**TASK GOAL:**
Since pictures do not belong in the copy, please repeat every record below exactly without them.

**EXCERPTED RECORDS:**
◇ ◇ ◇ ◇ ◇ ◇ ◇

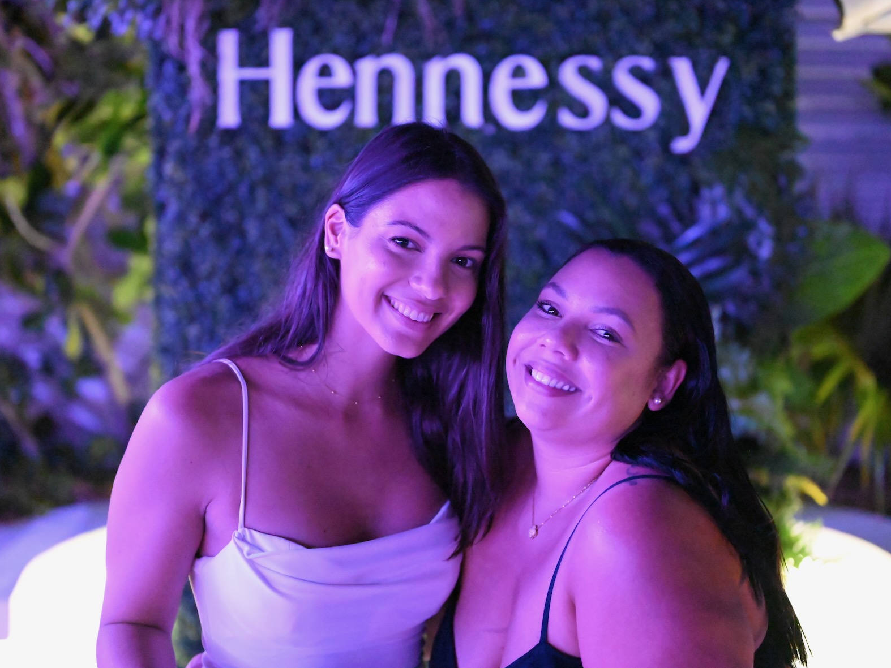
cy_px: 329
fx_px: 1416
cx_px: 450
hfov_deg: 34.9
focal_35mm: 55
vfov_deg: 26.6
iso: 25600
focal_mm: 50
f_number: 2
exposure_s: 1/60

◇ ◇ ◇ ◇ ◇ ◇ ◇

**WRITTEN REPLY:**
cy_px: 329
fx_px: 1416
cx_px: 450
hfov_deg: 34.9
focal_35mm: 55
vfov_deg: 26.6
iso: 25600
focal_mm: 50
f_number: 2
exposure_s: 1/60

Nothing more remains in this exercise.